We turned casually aside off the river, crunched over the snow, climbed a few icy steps, and scrambled over a low wall.
‘Don’t look back and don’t run. Steady, now.’
Walking slowly, we entered a warren of small lanes, fronted by narrow wooden houses leaning unsteadily over the street. Nearly twenty years after the Great Fire, the streets of London were still cramped and noisome. I knew there had been ambitious plans for a modern city with boulevards and avenues, but the common people, afraid of having their tiny plots of land absorbed into these new schemes, had started to rebuild even before the ashes cooled. The result was that, in parts, the new London wasn’t that much different from the old one.
Away from the lights and fires of the fair, everything seemed dark and shadowed. And much, much colder. What snow remained was black and filthy. The few people on the streets were staggering home, clutching as much wood as they had been able to find. Tiny windows were heavily shuttered against the cold and any gaps stuffed with frozen rags. Few lights showed. The air was heavy with smoke and caught at my throat. I tried not to cough.

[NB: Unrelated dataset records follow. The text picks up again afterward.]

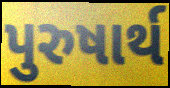
પુરુષાર્થ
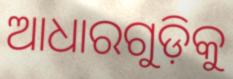
ଆଧାରଗୁଡ଼ିକୁ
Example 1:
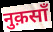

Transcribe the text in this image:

नुक़साँ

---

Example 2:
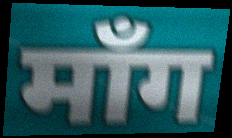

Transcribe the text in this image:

माँग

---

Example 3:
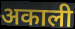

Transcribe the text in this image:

अकाली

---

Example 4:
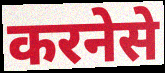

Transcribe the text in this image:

करनेसे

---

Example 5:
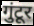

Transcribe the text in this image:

गुंटूर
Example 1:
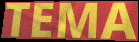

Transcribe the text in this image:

TEMA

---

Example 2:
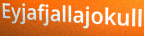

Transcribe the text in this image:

Eyjafjallajokull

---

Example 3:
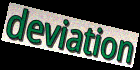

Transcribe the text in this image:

deviation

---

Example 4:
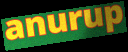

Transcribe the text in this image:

anurup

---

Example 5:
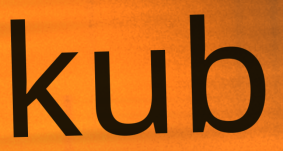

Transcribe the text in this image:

kub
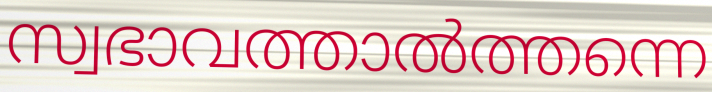
സ്വഭാവത്താൽത്തന്നെ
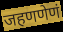
जहणणेणं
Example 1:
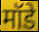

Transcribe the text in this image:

मॉडे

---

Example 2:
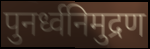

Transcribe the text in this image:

पुनर्ध्वनिमुद्रण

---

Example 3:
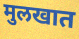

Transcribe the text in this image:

मुलखात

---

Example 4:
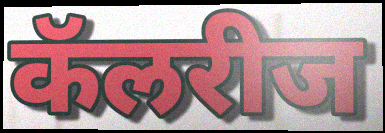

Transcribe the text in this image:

कॅलरीज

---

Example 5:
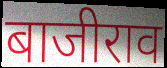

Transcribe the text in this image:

बाजीराव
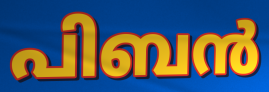
പിബൻ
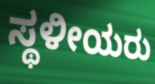
ಸ್ಥಳೀಯರು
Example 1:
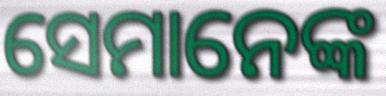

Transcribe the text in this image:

ସେମାନେଙ୍କ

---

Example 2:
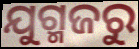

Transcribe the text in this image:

ଯୁଗ୍ମଜରୁ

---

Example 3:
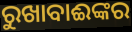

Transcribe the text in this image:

ରୁଖାବାଈଙ୍କର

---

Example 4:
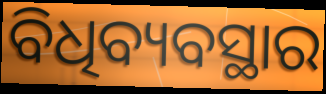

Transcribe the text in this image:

ବିଧିବ୍ୟବସ୍ଥାର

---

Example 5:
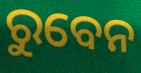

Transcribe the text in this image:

ରୁବେନ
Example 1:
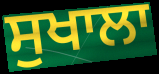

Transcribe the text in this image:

ਸੁਖਾਲਾ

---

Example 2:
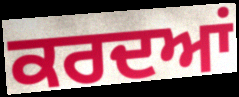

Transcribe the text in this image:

ਕਰਦਆਂ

We wandered through the maze. The deserted streets contrasted strangely with the lights and bustle of the fair only a hundred yards away. I shivered under my layers of eccentric clothing. Snowflakes fell silently out of the dark sky. We were the only people around.
The silence was actually a little worrying. Where were the feral dogs, cats, rats, and prostitutes who would normally be scavenging in these dark places?
Staying out of the cold was the answer to that one. Dogs, cats, rats, and prostitutes obviously had a lot more sense than we did. Not difficult.
‘No prostitutes,’ I said.
‘Of course not. Only a madman would get his todger out on a night like this. It would snap off in his hand.’
We crept a little further. More flakes drifted down. The cold was almost unbearable.
‘We’re on our way back to the pod,’ he said in an undertone, breath billowing around his head. ‘We’re walking parallel with the river, now. If we take the next turning left, we should come out somewhere nearby.’
We flitted quietly from shadow to shadow. ‘Nearly there,’ he said, and barely had the words left his mouth than three or four dark figures appeared at the end of the street, fortunately, not looking our way. Yet.
‘Down here,’ he said, and we wheeled left down an alley so narrow we had to turn sideways in places.
The good news was that overhanging roofs had kept this narrow space comparatively snow free. The bad news was that this place could accurately be called Bodyfluids Alley. The stink was bad enough but we were also slipping in pools of frozen urine. Icy turds crunched underfoot. One day, surely, I would find myself some place where I wasn’t up to my knees in effluent. Just one day, please.
Leon stopped dead and I walked into the back of him. Slowly, he drew me aside, behind a broken barrel. I crouched, painfully. We both breathed into our sleeves so our frosted breath wouldn’t give us away, although the snow was falling quite thickly, now. In half an hour, we’d be well camouflaged. And frozen stiff, of course.
Voices sounded at the entrance. A bright, white, non-17th-century searchlight flashed past us, giving me a wonderful opportunity to see what I was crouching in. Appropriately, we froze.